In the early 1990s numerous new gold mines started, that resulting in a peak of about 70 listed gold mining producers before they gradually merged and/or were taken over by larger companies to result in the remaining few. Perhaps some of the historically closed mines will re-open such as Red October or Yilgarn Star, however what has happened is that new mines no longer need to produce >100,000ozpa, they can be just as profitable on ~50,000ozpa or even less.
Gradually a new or revised group of gold mine producers is emerging for investment alternatives, largely based on small gold mines. This column has mentioned just a few of them, there are many others at various stages of progress.
Addendum :
As a footnote to our previous month’s column in Paydirt on the demise of the US$. In Brazil, the preference was for Euros or the local currency of Reals (or Reais) as it has steadily strengthened against the US$. In Peru, where the ATMs dispense both US$ and Solés, the preference was for Solés which has similarly strengthened against the US$. Although A$ were accepted in Brazil, they were not recognized (even by banks) in Peru, however, we saw many approved Euro/US$ money changers on the streets of Lima.
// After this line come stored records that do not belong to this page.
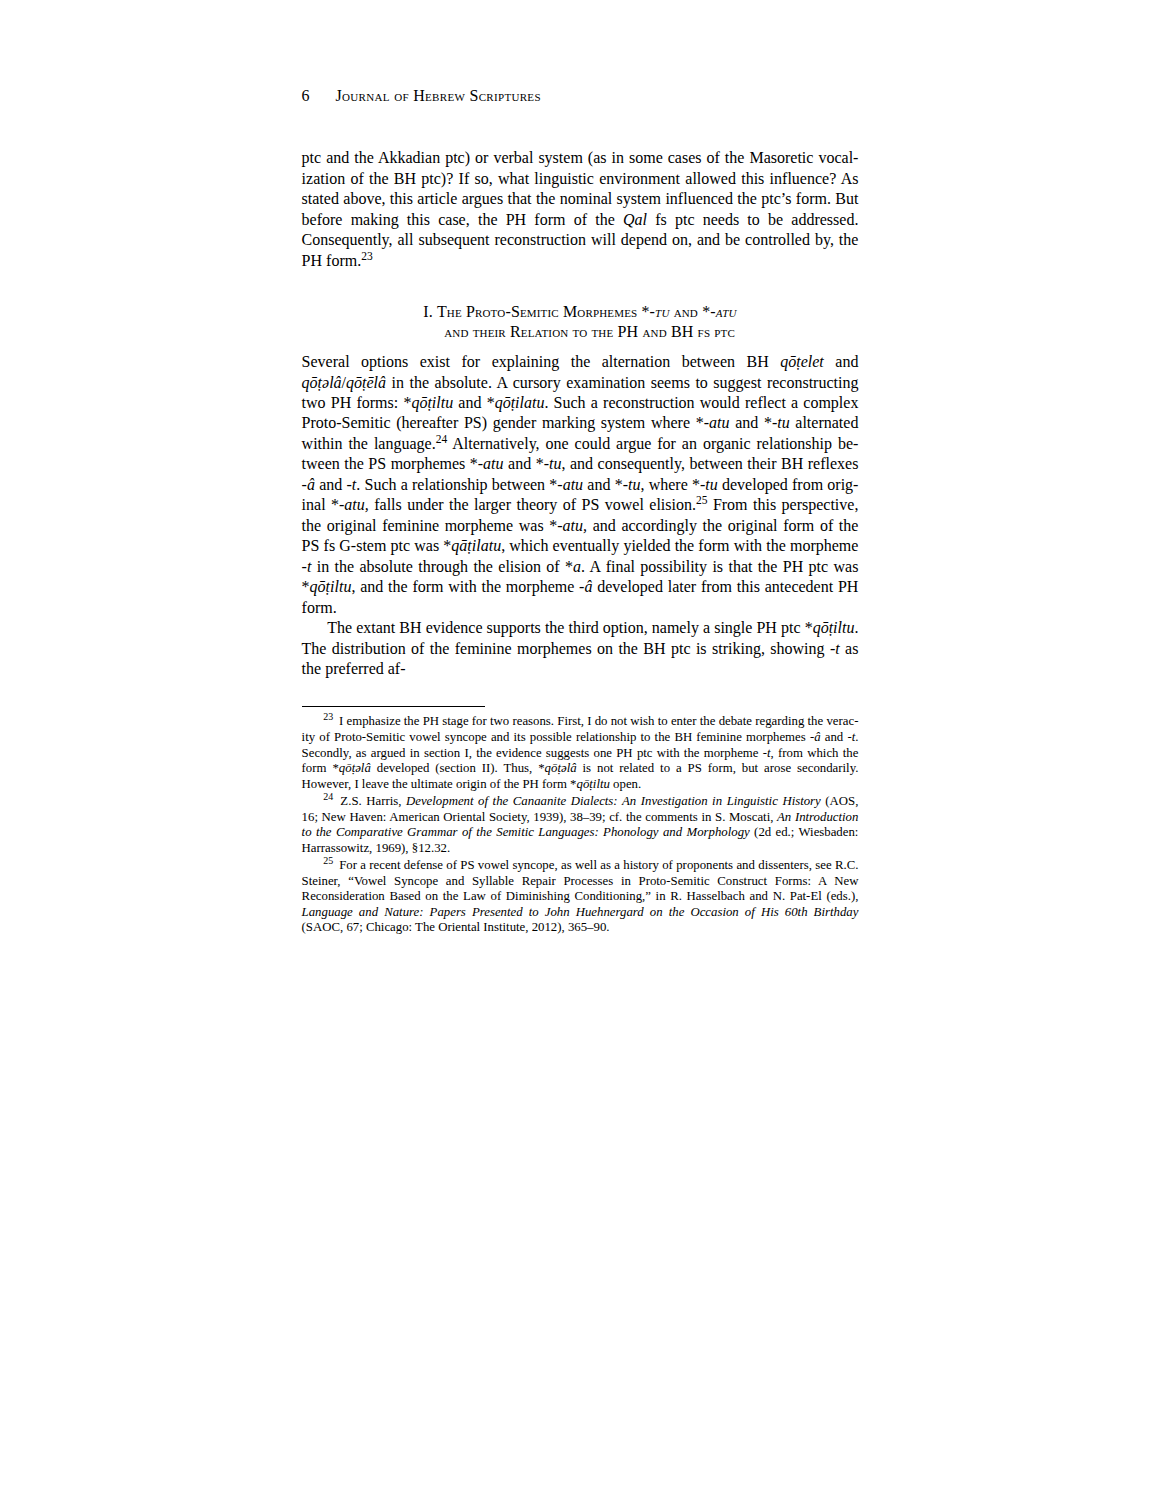6 Journal of Hebrew Scriptures
ptc and the Akkadian ptc) or verbal system (as in some cases of the Masoretic vocalization of the BH ptc)? If so, what linguistic environment allowed this influence? As stated above, this article argues that the nominal system influenced the ptc’s form. But before making this case, the PH form of the Qal fs ptc needs to be addressed. Consequently, all subsequent reconstruction will depend on, and be controlled by, the PH form.23
I. The Proto-Semitic Morphemes *-tu and *-atu and their Relation to the PH and BH fs ptc
Several options exist for explaining the alternation between BH qōṭelet and qōṭəlâ/qōṭēlâ in the absolute. A cursory examination seems to suggest reconstructing two PH forms: *qōṭiltu and *qōṭilatu. Such a reconstruction would reflect a complex Proto-Semitic (hereafter PS) gender marking system where *-atu and *-tu alternated within the language.24 Alternatively, one could argue for an organic relationship between the PS morphemes *-atu and *-tu, and consequently, between their BH reflexes -â and -t. Such a relationship between *-atu and *-tu, where *-tu developed from original *-atu, falls under the larger theory of PS vowel elision.25 From this perspective, the original feminine morpheme was *-atu, and accordingly the original form of the PS fs G-stem ptc was *qāṭilatu, which eventually yielded the form with the morpheme -t in the absolute through the elision of *a. A final possibility is that the PH ptc was *qōṭiltu, and the form with the morpheme -â developed later from this antecedent PH form.
The extant BH evidence supports the third option, namely a single PH ptc *qōṭiltu. The distribution of the feminine morphemes on the BH ptc is striking, showing -t as the preferred af-
23 I emphasize the PH stage for two reasons. First, I do not wish to enter the debate regarding the veracity of Proto-Semitic vowel syncope and its possible relationship to the BH feminine morphemes -â and -t. Secondly, as argued in section I, the evidence suggests one PH ptc with the morpheme -t, from which the form *qōṭəlâ developed (section II). Thus, *qōṭəlâ is not related to a PS form, but arose secondarily. However, I leave the ultimate origin of the PH form *qōṭiltu open.
24 Z.S. Harris, Development of the Canaanite Dialects: An Investigation in Linguistic History (AOS, 16; New Haven: American Oriental Society, 1939), 38–39; cf. the comments in S. Moscati, An Introduction to the Comparative Grammar of the Semitic Languages: Phonology and Morphology (2d ed.; Wiesbaden: Harrassowitz, 1969), §12.32.
25 For a recent defense of PS vowel syncope, as well as a history of proponents and dissenters, see R.C. Steiner, “Vowel Syncope and Syllable Repair Processes in Proto-Semitic Construct Forms: A New Reconsideration Based on the Law of Diminishing Conditioning,” in R. Hasselbach and N. Pat-El (eds.), Language and Nature: Papers Presented to John Huehnergard on the Occasion of His 60th Birthday (SAOC, 67; Chicago: The Oriental Institute, 2012), 365–90.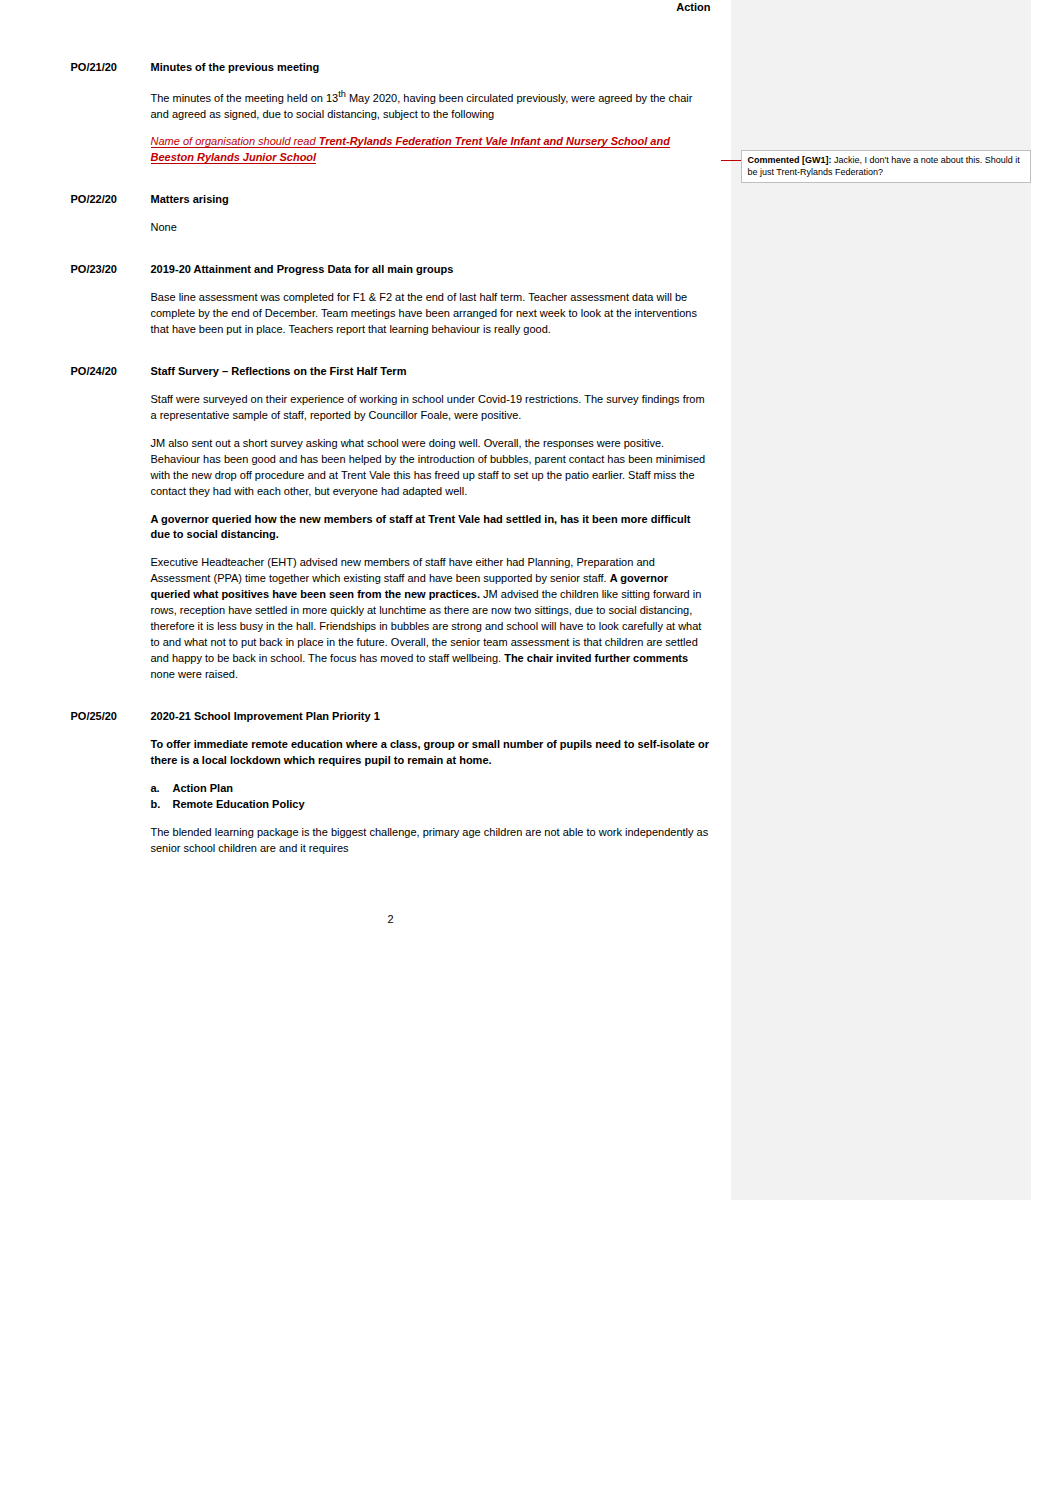Action
| PO/21/20 | Minutes of the previous meeting The minutes of the meeting held on 13 th May 2020, having been circulated previously, were agreed by the chair and agreed as signed, due to social distancing, subject to the following Name of organisation should read Trent-Rylands Federation Trent Vale Infant and Nursery School and Beeston Rylands Junior School |
| PO/22/20 | Matters arising None |
| PO/23/20 | 2019-20 Attainment and Progress Data for all main groups Base line assessment was completed for F1 & F2 at the end of last half term. Teacher assessment data will be complete by the end of December. Team meetings have been arranged for next week to look at the interventions that have been put in place. Teachers report that learning behaviour is really good. |
| PO/24/20 | Staff Survery – Reflections on the First Half Term Staff were surveyed on their experience of working in school under Covid-19 restrictions. The survey findings from a representative sample of staff, reported by Councillor Foale, were positive. JM also sent out a short survey asking what school were doing well. Overall, the responses were positive. Behaviour has been good and has been helped by the introduction of bubbles, parent contact has been minimised with the new drop off procedure and at Trent Vale this has freed up staff to set up the patio earlier. Staff miss the contact they had with each other, but everyone had adapted well. A governor queried how the new members of staff at Trent Vale had settled in, has it been more difficult due to social distancing. Executive Headteacher (EHT) advised new members of staff have either had Planning, Preparation and Assessment (PPA) time together which existing staff and have been supported by senior staff. A governor queried what positives have been seen from the new practices. JM advised the children like sitting forward in rows, reception have settled in more quickly at lunchtime as there are now two sittings, due to social distancing, therefore it is less busy in the hall. Friendships in bubbles are strong and school will have to look carefully at what to and what not to put back in place in the future. Overall, the senior team assessment is that children are settled and happy to be back in school. The focus has moved to staff wellbeing. The chair invited further comments none were raised. |
| PO/25/20 | 2020-21 School Improvement Plan Priority 1 To offer immediate remote education where a class, group or small number of pupils need to self-isolate or there is a local lockdown which requires pupil to remain at home. a. Action Plan b. Remote Education Policy The blended learning package is the biggest challenge, primary age children are not able to work independently as senior school children are and it requires |
Commented [GW1]: Jackie, I don't have a note about this. Should it be just Trent-Rylands Federation?
2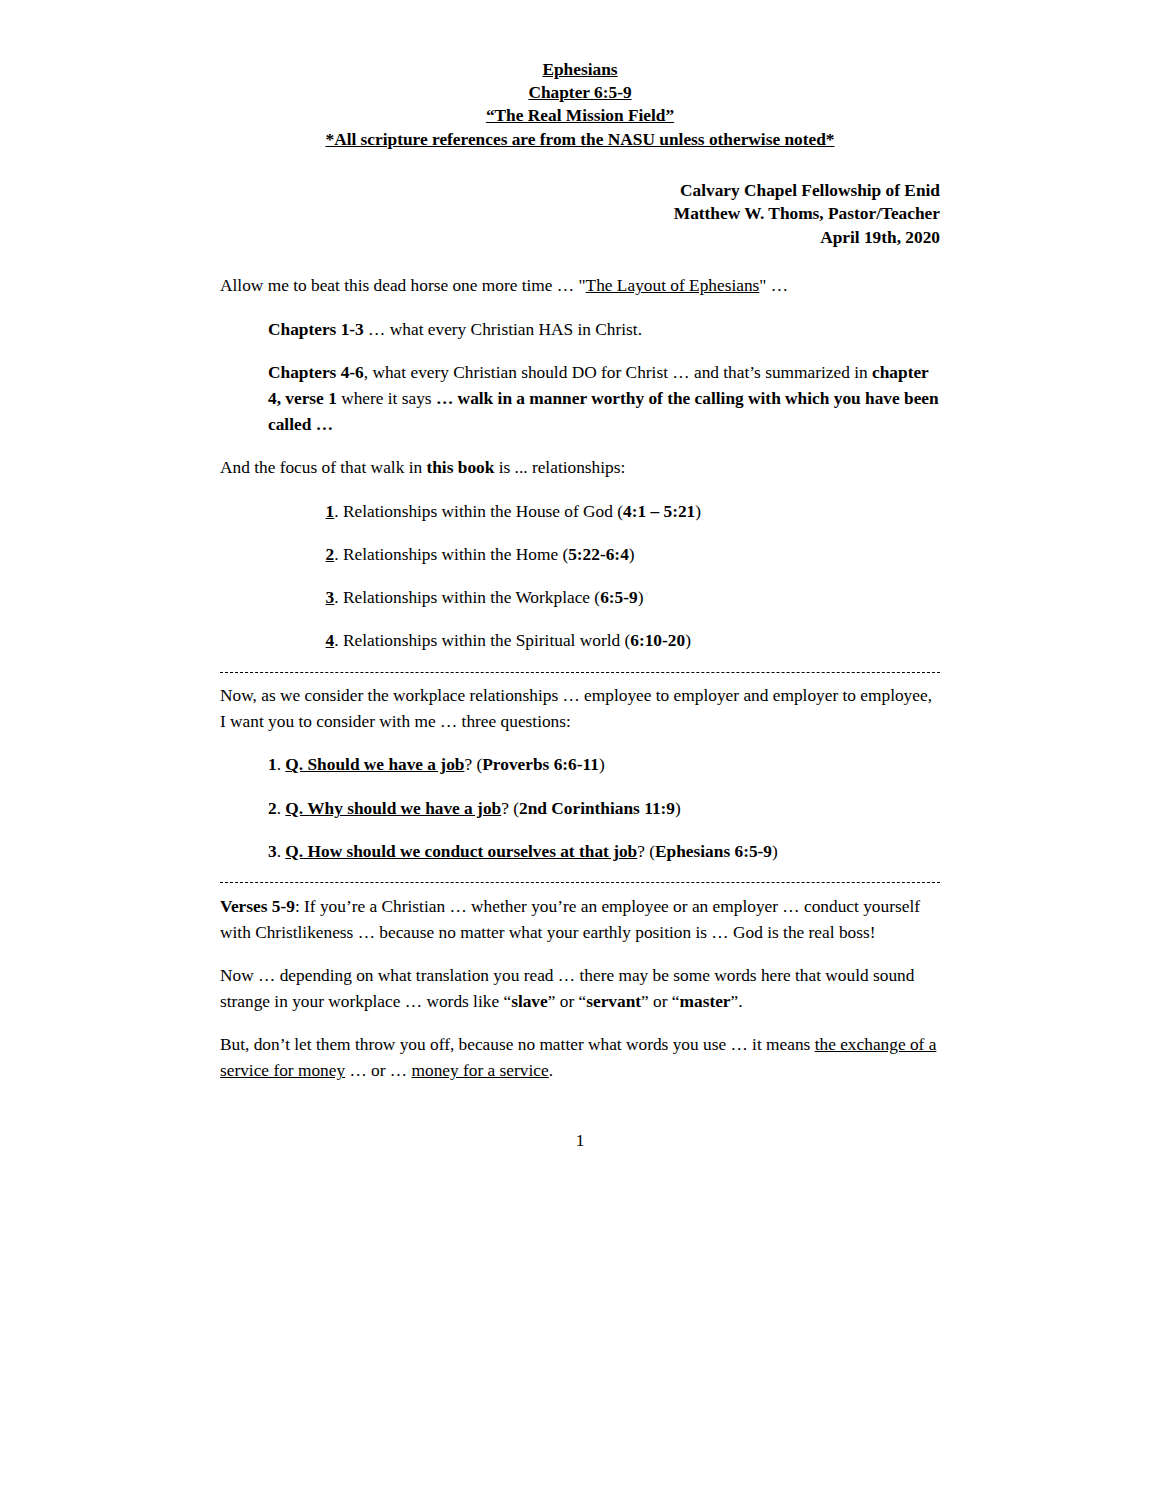Ephesians
Chapter 6:5-9
“The Real Mission Field”
*All scripture references are from the NASU unless otherwise noted*
Calvary Chapel Fellowship of Enid Matthew W. Thoms, Pastor/Teacher April 19th, 2020
Allow me to beat this dead horse one more time … "The Layout of Ephesians" …
Chapters 1-3 … what every Christian HAS in Christ.
Chapters 4-6, what every Christian should DO for Christ … and that’s summarized in chapter 4, verse 1 where it says … walk in a manner worthy of the calling with which you have been called …
And the focus of that walk in this book is ... relationships:
1. Relationships within the House of God (4:1 – 5:21)
2. Relationships within the Home (5:22-6:4)
3. Relationships within the Workplace (6:5-9)
4. Relationships within the Spiritual world (6:10-20)
Now, as we consider the workplace relationships … employee to employer and employer to employee, I want you to consider with me … three questions:
1. Q. Should we have a job? (Proverbs 6:6-11)
2. Q. Why should we have a job? (2nd Corinthians 11:9)
3. Q. How should we conduct ourselves at that job? (Ephesians 6:5-9)
Verses 5-9: If you’re a Christian … whether you’re an employee or an employer … conduct yourself with Christlikeness … because no matter what your earthly position is … God is the real boss!
Now … depending on what translation you read … there may be some words here that would sound strange in your workplace … words like “slave” or “servant” or “master”.
But, don’t let them throw you off, because no matter what words you use … it means the exchange of a service for money … or … money for a service.
1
Disclosure and Disclaimer: This article has been written by Keith Goode, the Managing Director of Eagle Research Advisory Pty Ltd, (an independent research company) who is an Authorised Representative with Taylor Collison Ltd, and with his associates, holds interests in some of the stocks mentioned in this article. The opinions expressed in this article should not be taken as investment advice, but are based on observations by the author. The author does not warrant the accuracy or completeness of any information and is not liable for any loss or damage suffered through any reliance on its contents.